→ Problem
Transcribe the text of every record below line by line, keeping each character unchanged. Leave the pictures out of your answer.

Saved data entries

____________

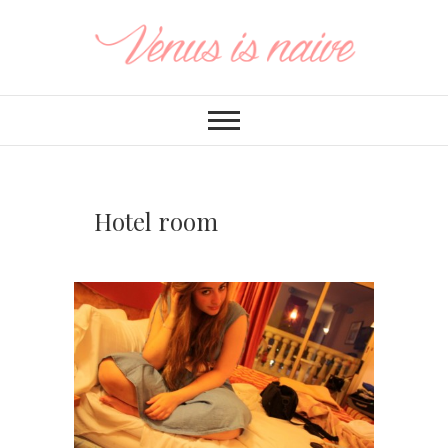
Hotel room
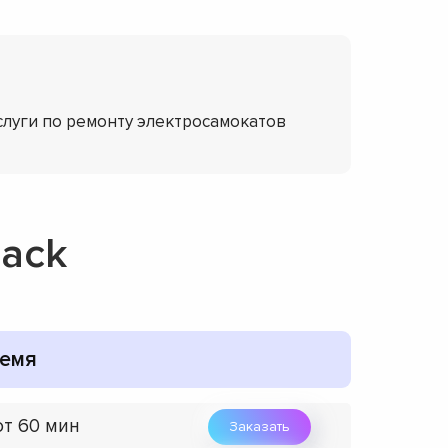
слуги по ремонту электросамокатов
rack
емя
от 60 мин
Заказать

____________

→ Finished task
Hotel room
слуги по ремонту электросамокатов
rack
емя
от 60 мин
Заказать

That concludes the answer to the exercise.